City officials will consider a resolution of opposition against “heavier and longer” trucks being allowed on roadways.

City Administrator Russell Rost told the personnel, finance and public works committee this week that he was contacted by the Coalition Against Bigger Trucks, an organization concerned about highway safety.

“They’ve found that dramatically heavier and longer trucks would increase damage to roads and bridges,” he said.

State and federal level legislators are proposing increases to the size and weight of tractor-trailers on roadways.

“Infrastructure in Missouri is seriously underfunded at a level of 25 percent per road mile of the national average, leading to 50 percent of roads being rated in poor condition according to TRIP, a national transportation research group,” the proposed resolution states.
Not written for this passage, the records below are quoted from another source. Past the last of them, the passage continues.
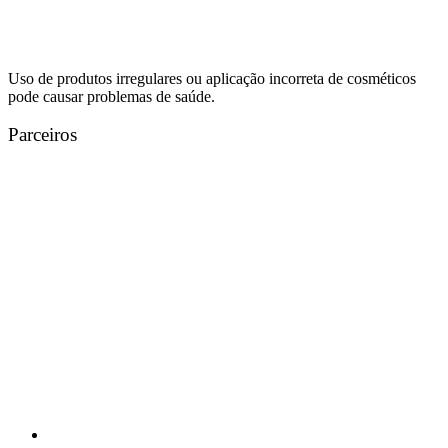
Uso de produtos irregulares ou aplicação incorreta de cosméticos
pode causar problemas de saúde.
Parceiros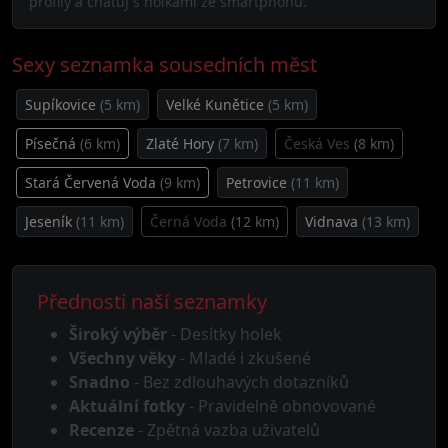
profily a chatuj s holkami ze smartphonu.
Sexy seznamka sousedních měst
Supíkovice
(5 km)
Velké Kunětice
(5 km)
Písečná
(6 km)
Zlaté Hory
(7 km)
Česká Ves
(8 km)
Stará Červená Voda
(9 km)
Petrovice
(11 km)
Jeseník
(11 km)
Černá Voda
(12 km)
Vidnava
(13 km)
Přednosti naší seznamky
Široký výběr
- Desítky holek
Všechny věky
- Mladé i zkušené
Snadno
- Bez zdlouhavých dotazníků
Aktuální fotky
- Pravidelně obnovované
Recenze
- Zpětná vazba uživatelů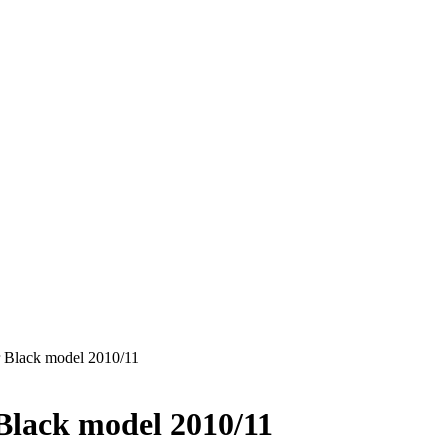
r Black model 2010/11
 Black model 2010/11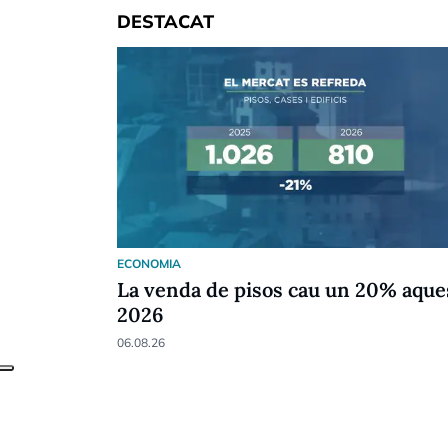
DESTACAT
ECONOMIA
La venda de pisos cau un 20% aque
2026
06.08.26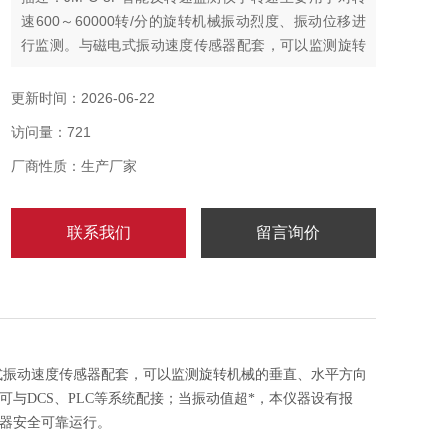
速600～60000转/分的旋转机械振动烈度、振动位移进
行监测。与磁电式振动速度传感器配套，可以监测旋转
机械的垂直、水平方向的振动，振动值大小由仪器前端
的LED数码管显示；同时具有标准的模拟电流输出，可
更新时间：2026-06-22
与DCS、PLC等系统配接；当振动值超*，本仪器设有报
访问量：721
警、危险开关量输出，可外接声光报警器以提示现场操
作人员采取防范措施，保护机器安全可靠运行
厂商性质：生产厂家
联系我们
留言询价
磁电式振动速度传感器配套，可以监测旋转机械的垂直、水平方向
与DCS、PLC等系统配接；当振动值超*，本仪器设有报
器安全可靠运行。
Additionally, the U.S. Department of Transportation completed a study in 2015 identifying dramatically increased crash rates in trucks exceeding the 80,000-pound standard.

“The resolution points out that our impact would be U.S. Highways 50 and 47,” Rost said. “Our proximity to (Interstate) 44 eventually would be another impact.”

Mayor Mike Livengood said more weight doesn’t need to be added to the roads.

Rost said cities are struggling with maintaining roadways as it is.

“We don’t need something that will create more maintenance issues. It’s counterproductive,” he said.

The resolution will go to the board of aldermen for its consideration Monday.

If it is adopted, the resolution will be sent to state and federal legislators.